ACTION ITEM: Duplicate the items below line for line, with no changes, and omit the pictures from your output.

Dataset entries
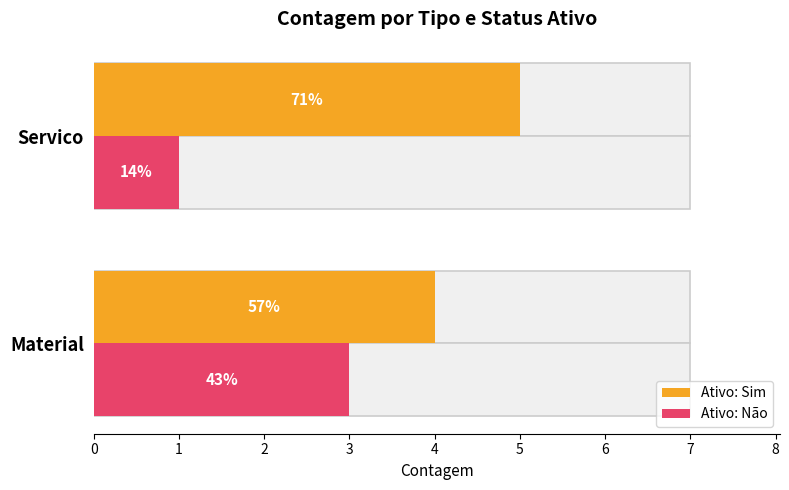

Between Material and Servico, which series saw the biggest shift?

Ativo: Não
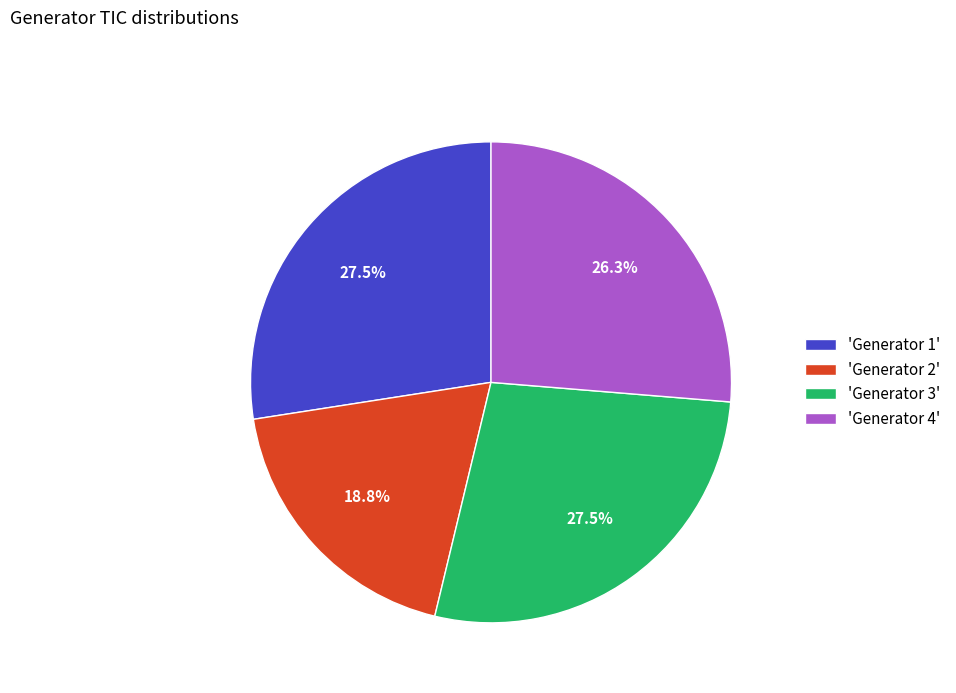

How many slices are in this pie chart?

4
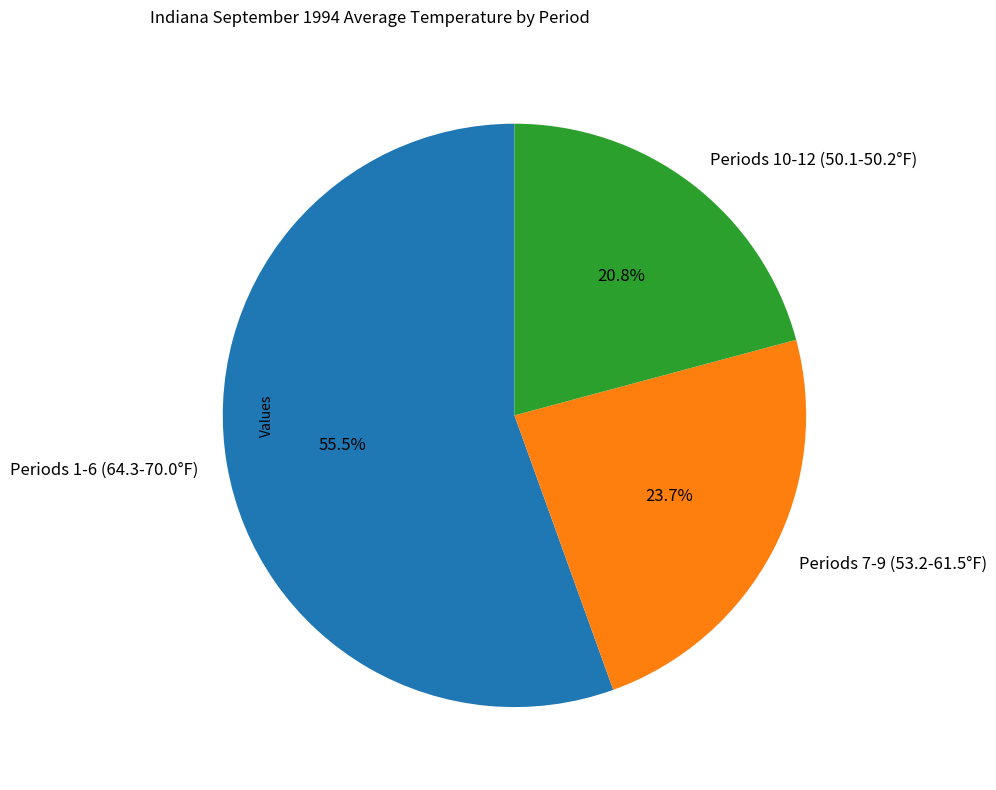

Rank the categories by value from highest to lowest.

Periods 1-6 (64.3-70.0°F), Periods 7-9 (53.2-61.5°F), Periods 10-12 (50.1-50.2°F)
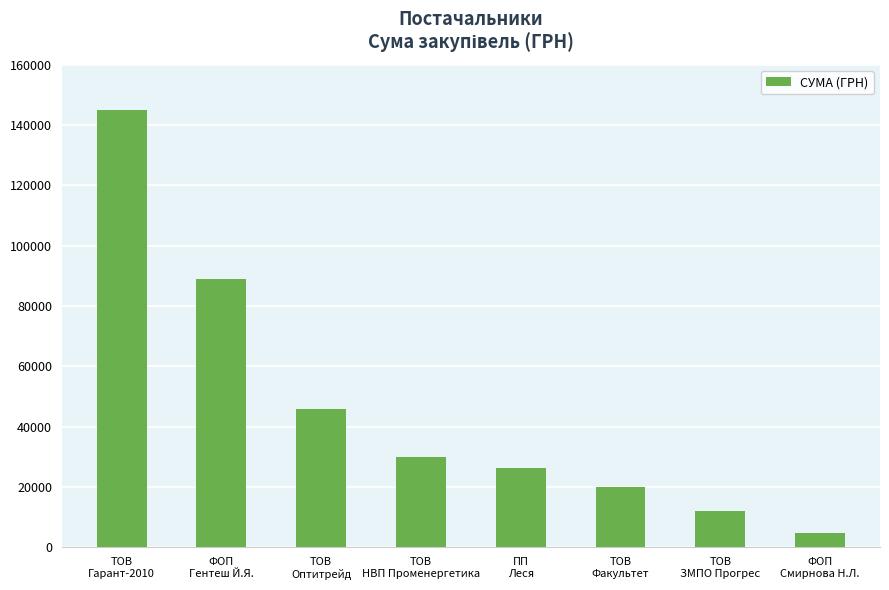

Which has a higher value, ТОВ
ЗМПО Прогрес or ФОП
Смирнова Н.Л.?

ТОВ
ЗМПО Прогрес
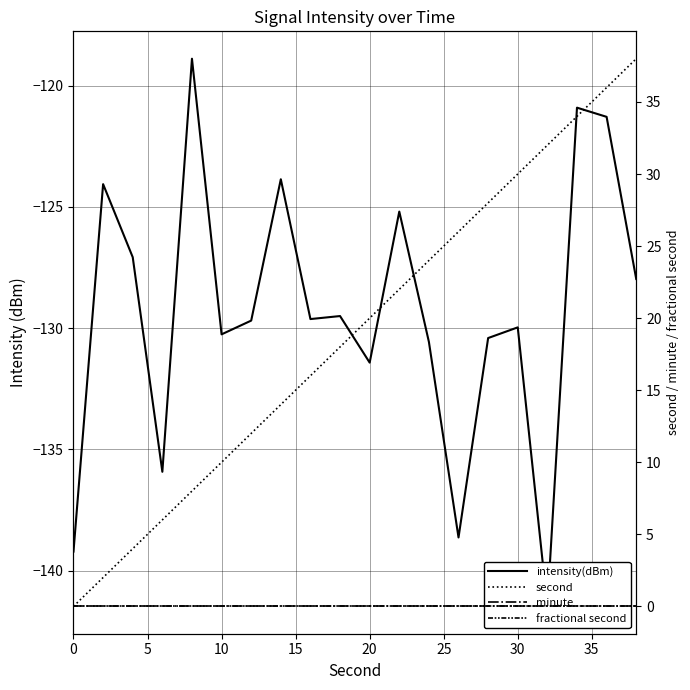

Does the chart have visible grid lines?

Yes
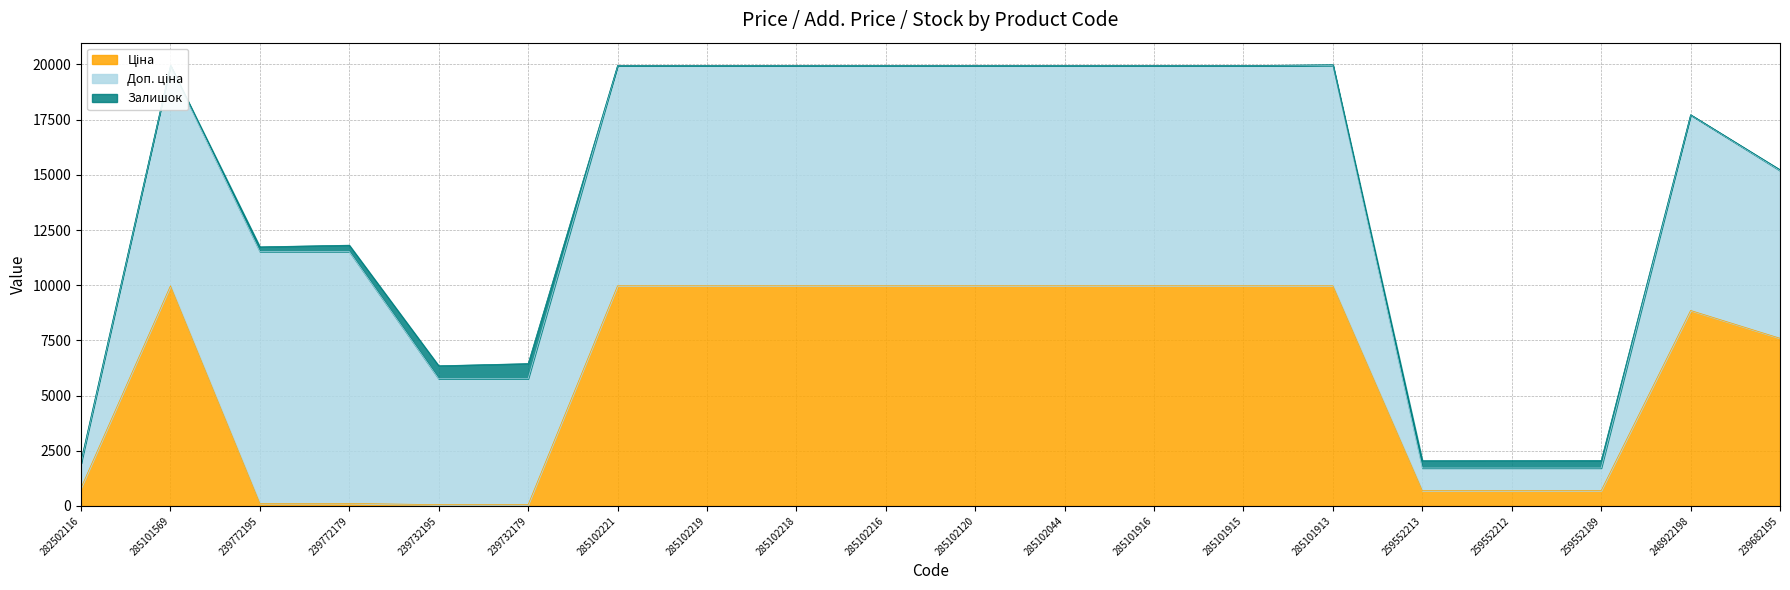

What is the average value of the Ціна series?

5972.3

EXERCISE ANSWER:
Between Material and Servico, which series saw the biggest shift?

Ativo: Não

How many slices are in this pie chart?

4

Rank the categories by value from highest to lowest.

Periods 1-6 (64.3-70.0°F), Periods 7-9 (53.2-61.5°F), Periods 10-12 (50.1-50.2°F)

Which has a higher value, ТОВ
ЗМПО Прогрес or ФОП
Смирнова Н.Л.?

ТОВ
ЗМПО Прогрес

Does the chart have visible grid lines?

Yes

What is the average value of the Ціна series?

5972.3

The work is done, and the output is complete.